Trotz einer wahrscheinlichen harten Landung in Form einer Rezession in den Volkswirtschaften der Industrieländer ist eine schnelle Umstellung der Zentralbanken von Zinserhöhungen auf Zinssenkungen sehr unwahrscheinlich - es sei denn, es kommt zu einem größeren Zusammenbruch der Finanzmärkte oder einem massiven Ausbruch einer "makellosen Disinflation" aus dem Nichts. Die Zentralbanker werden darauf bedacht sein, die Fehler der Stop-Go-Politik der 1970er Jahre zu vermeiden, als ihre Amtsvorgänger bald nach Erreichen des Inflationsgipfels den Kurs änderten und damit den Boden für den nächsten Inflationsschub zu noch höheren Spitzenwerten bereiteten.
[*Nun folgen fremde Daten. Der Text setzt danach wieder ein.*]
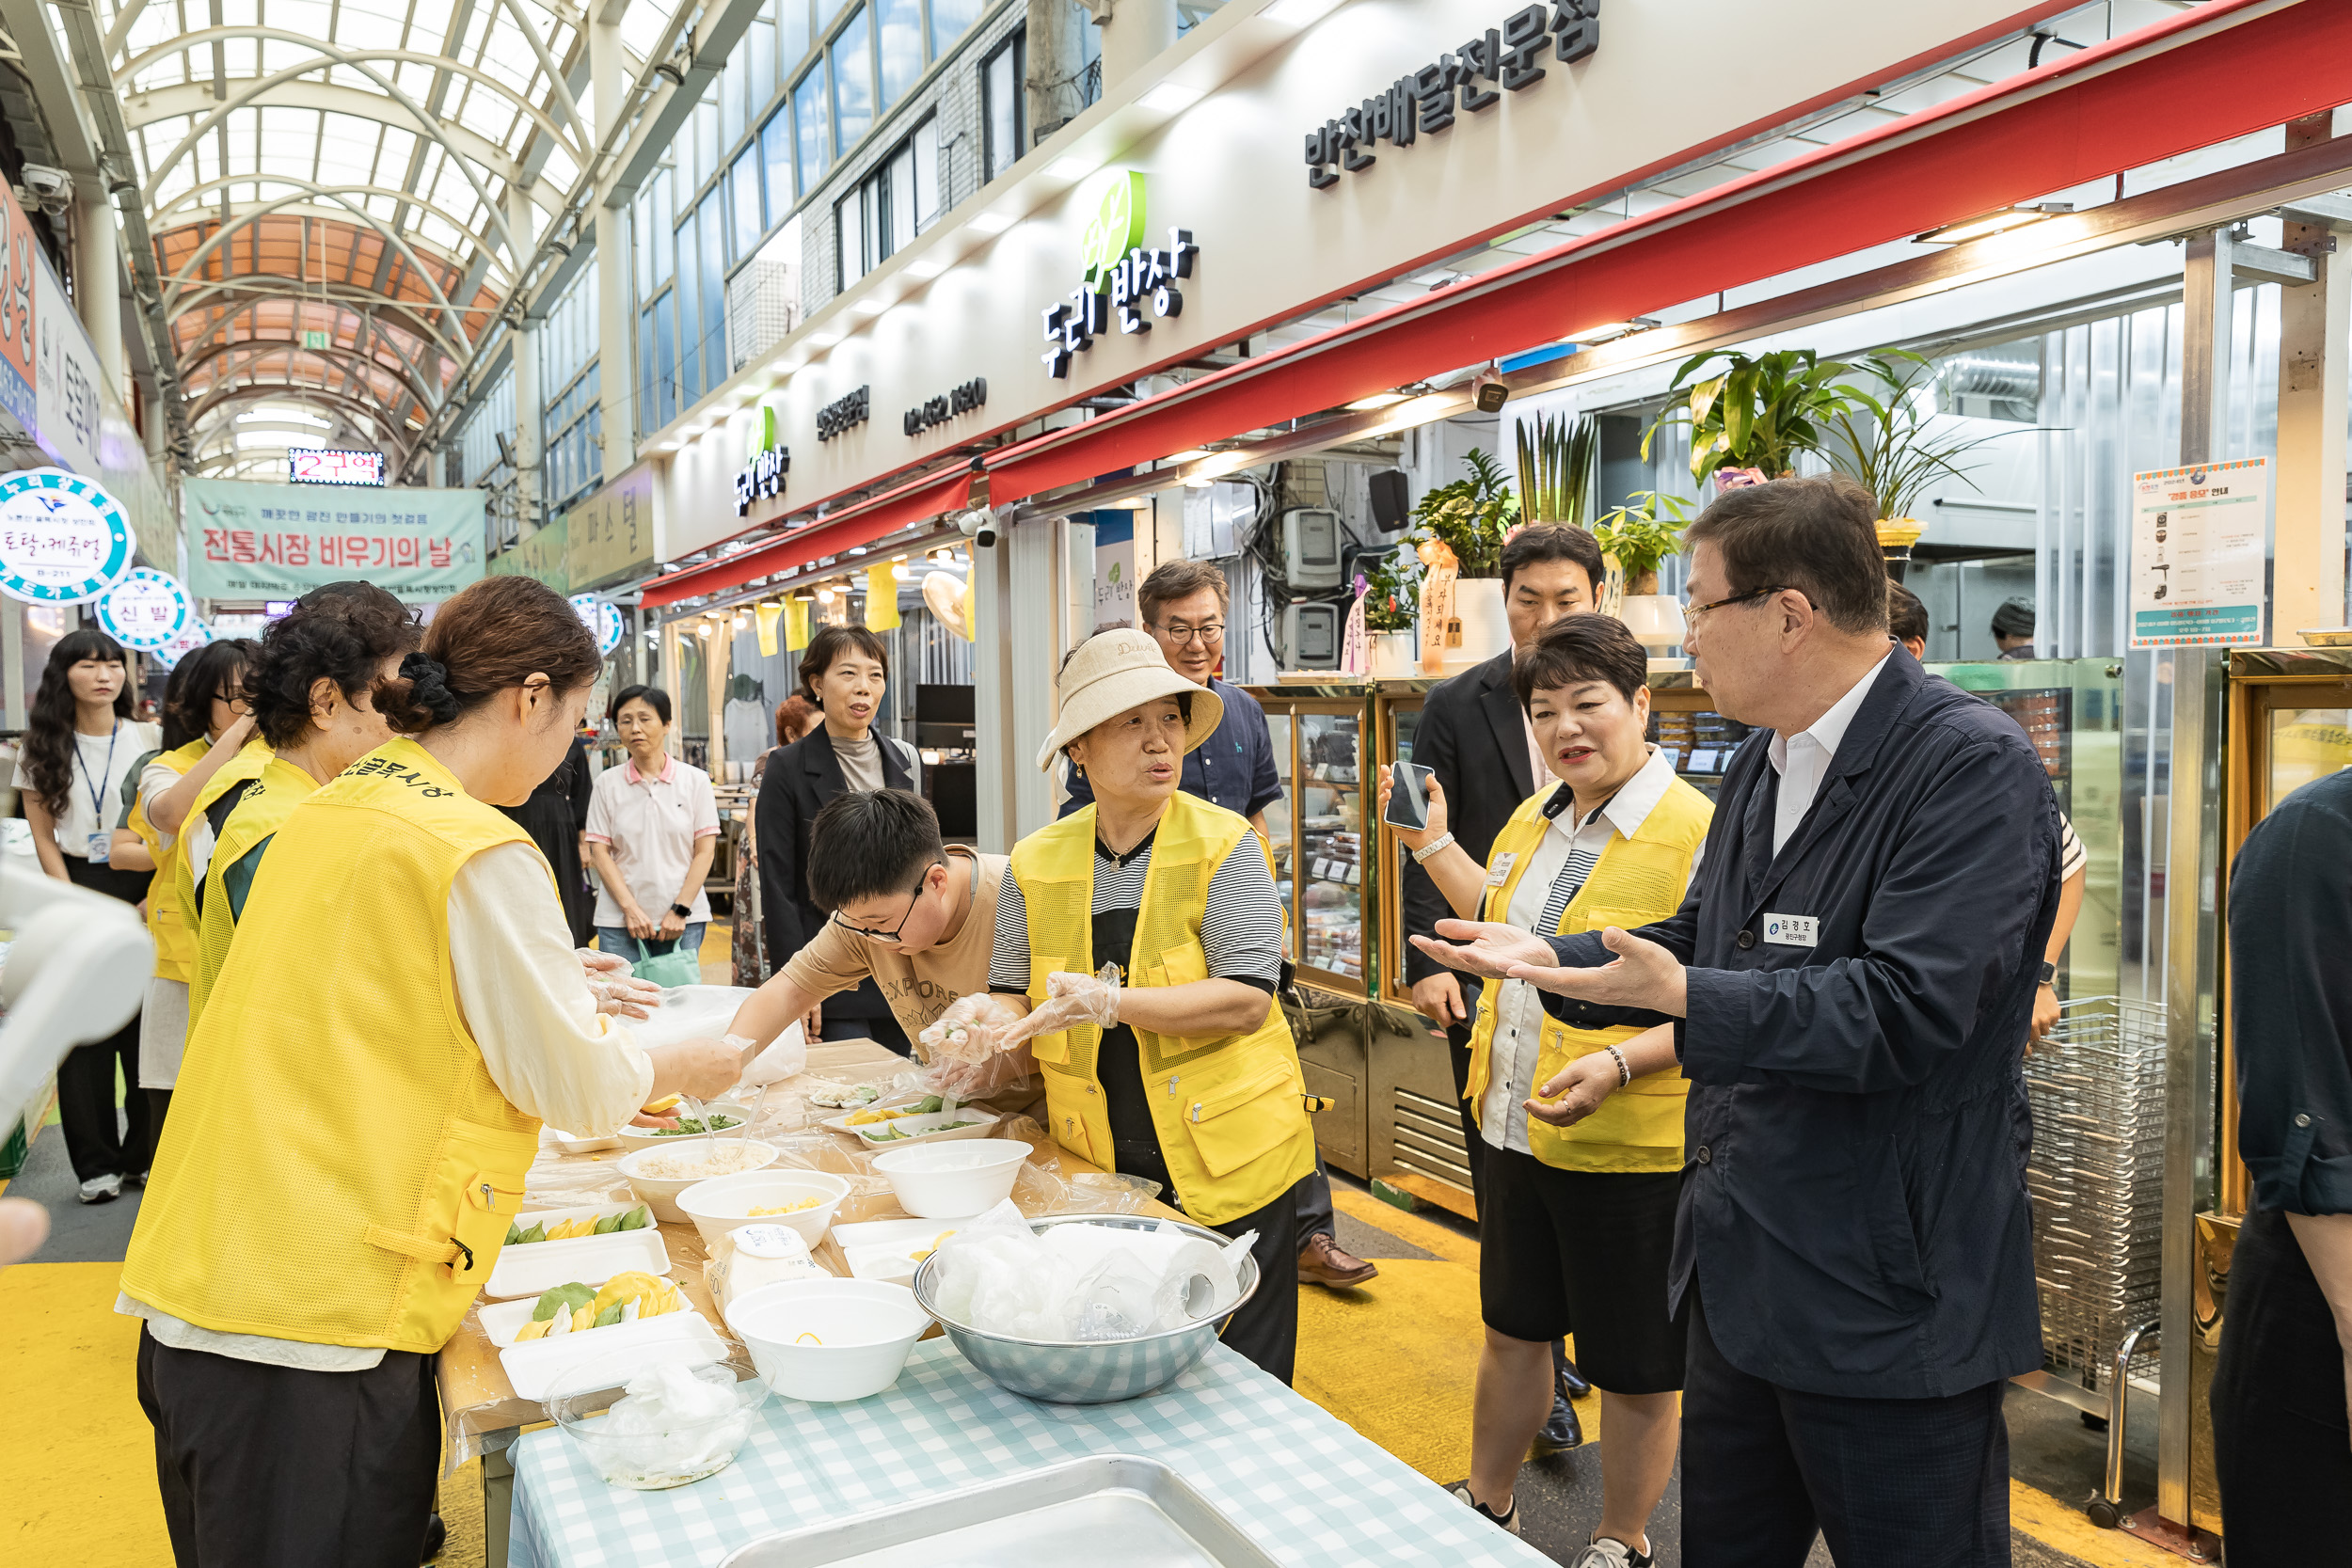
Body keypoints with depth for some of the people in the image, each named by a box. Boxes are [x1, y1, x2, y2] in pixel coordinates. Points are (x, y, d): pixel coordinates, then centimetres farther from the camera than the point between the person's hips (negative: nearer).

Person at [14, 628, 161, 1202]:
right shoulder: (41, 749, 4)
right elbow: (45, 838, 4)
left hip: (143, 891, 0)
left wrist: (150, 903, -8)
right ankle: (96, 1163, 11)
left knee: (145, 1023, -1)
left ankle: (146, 1154, 11)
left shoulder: (149, 739, 2)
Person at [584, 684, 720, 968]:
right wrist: (630, 909, -7)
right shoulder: (607, 783, 6)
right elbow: (600, 852, 3)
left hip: (683, 921, 0)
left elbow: (705, 851, 1)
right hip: (619, 921, 1)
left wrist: (680, 910, -6)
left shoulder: (695, 780, 3)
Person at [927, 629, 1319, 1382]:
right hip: (1093, 1171, 3)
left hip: (1225, 1160, -3)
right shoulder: (1036, 862, 2)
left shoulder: (1225, 846, -9)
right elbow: (1018, 999, 7)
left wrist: (1112, 1002, -28)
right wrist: (992, 1016, -17)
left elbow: (1246, 1001, -17)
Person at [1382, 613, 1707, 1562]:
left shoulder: (1697, 832, -18)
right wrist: (1432, 843, 20)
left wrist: (1619, 1065, -31)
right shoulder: (1535, 818, 6)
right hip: (1517, 1130, 7)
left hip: (1631, 1148, -7)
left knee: (1633, 1368, 13)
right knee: (1513, 1330, 24)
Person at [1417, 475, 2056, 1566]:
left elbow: (1906, 1012, -27)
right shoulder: (1761, 767, 11)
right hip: (1742, 1270, 9)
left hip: (1885, 1295, -8)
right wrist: (1552, 961, 7)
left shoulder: (1973, 766, -18)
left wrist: (1686, 1001, -30)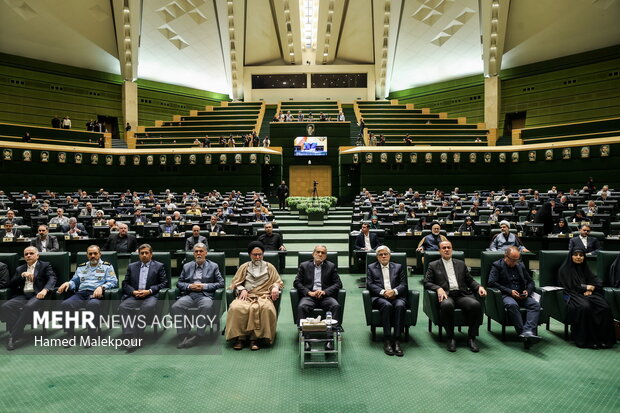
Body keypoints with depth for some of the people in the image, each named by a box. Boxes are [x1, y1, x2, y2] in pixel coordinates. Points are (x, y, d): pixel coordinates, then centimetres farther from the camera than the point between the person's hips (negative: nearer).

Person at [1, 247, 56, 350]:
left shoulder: (45, 266, 12)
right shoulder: (20, 269, 24)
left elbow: (52, 278, -4)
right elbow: (10, 285, 14)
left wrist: (45, 290, -24)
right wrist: (22, 275, -4)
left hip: (37, 295, -4)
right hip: (23, 296, 5)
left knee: (28, 307, -35)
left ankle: (13, 336, -24)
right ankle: (18, 332, -17)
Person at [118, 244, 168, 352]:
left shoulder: (159, 266, 12)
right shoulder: (131, 266, 22)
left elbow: (164, 283, 4)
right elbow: (125, 284, 16)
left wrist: (149, 291, -9)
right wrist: (133, 292, -4)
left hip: (150, 296, -3)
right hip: (133, 296, 3)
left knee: (148, 307, -35)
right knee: (123, 307, -27)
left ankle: (137, 336, -29)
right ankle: (130, 337, -30)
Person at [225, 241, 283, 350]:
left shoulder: (269, 267, 20)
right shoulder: (244, 267, 21)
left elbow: (278, 282, 18)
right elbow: (235, 283, 17)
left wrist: (275, 288, -4)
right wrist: (242, 290, -2)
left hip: (263, 296, -1)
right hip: (246, 296, 1)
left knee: (266, 309, -37)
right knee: (236, 308, -33)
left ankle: (255, 338, -29)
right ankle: (239, 337, -23)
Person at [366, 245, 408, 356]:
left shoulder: (398, 267, 21)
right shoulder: (371, 268, 17)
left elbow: (404, 284, 9)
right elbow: (369, 284, 4)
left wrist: (394, 291, -12)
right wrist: (383, 292, -13)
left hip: (396, 296, 1)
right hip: (379, 297, -1)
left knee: (400, 306, -33)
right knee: (387, 305, -35)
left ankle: (396, 340, -32)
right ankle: (387, 341, -32)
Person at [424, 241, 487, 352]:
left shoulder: (461, 264, 24)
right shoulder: (433, 265, 15)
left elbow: (470, 281, 23)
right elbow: (426, 282, 6)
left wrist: (479, 287, 2)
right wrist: (438, 288, -13)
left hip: (462, 295, 3)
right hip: (446, 295, -3)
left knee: (476, 304, -29)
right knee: (446, 305, -38)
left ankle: (471, 338, -14)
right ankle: (450, 338, -20)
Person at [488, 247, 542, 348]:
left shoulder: (521, 265, 21)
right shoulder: (497, 265, 4)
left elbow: (530, 282, 25)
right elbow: (491, 282, -8)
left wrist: (527, 291, 2)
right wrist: (509, 291, -15)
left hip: (521, 296, 5)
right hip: (505, 295, -5)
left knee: (535, 305, -26)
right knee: (512, 305, -38)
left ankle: (528, 331, -41)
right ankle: (522, 334, -37)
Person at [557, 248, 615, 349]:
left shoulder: (584, 268, 22)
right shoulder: (564, 269, 5)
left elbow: (597, 281, 15)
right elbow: (569, 286, -3)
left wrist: (591, 288, -6)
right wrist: (586, 287, -1)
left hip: (587, 294, 6)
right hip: (572, 295, -5)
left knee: (605, 307, -24)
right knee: (584, 307, -37)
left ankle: (604, 338, -21)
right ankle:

Ein langes Plateau der Zinssätze auf höherem Niveau erscheint mir daher wahrscheinlicher als die Zinswende der Fed, die in der Terminkurve für das nächste Jahr eingepreist ist.

Dies bringt mich zu meinem letzten Punkt, den wir bereits in unserem Ausblick zu Beginn dieses Jahres hervorgehoben haben: Die kommende Rezession dürfte zwar relativ flach ausfallen, da es im Privatsektor keine größeren Ungleichgewichte gibt. Trotzdem ist es unwahrscheinlich, dass ihr ein V-förmiger Aufschwung folgt. Die Zentralbanken werden aufgrund der hartnäckigen Inflation nicht in der Lage sein, die Geldpolitik in absehbarer Zeit in nennenswertem Umfang zu lockern. Außerdem werden weniger Sicherheitsnetze für die Finanzmärkte existieren, da die Zentralbanken nicht mehr so schnell und heftig zur Hilfe kommen werden wie in den letzten Jahrzehnten. Der Winter naht.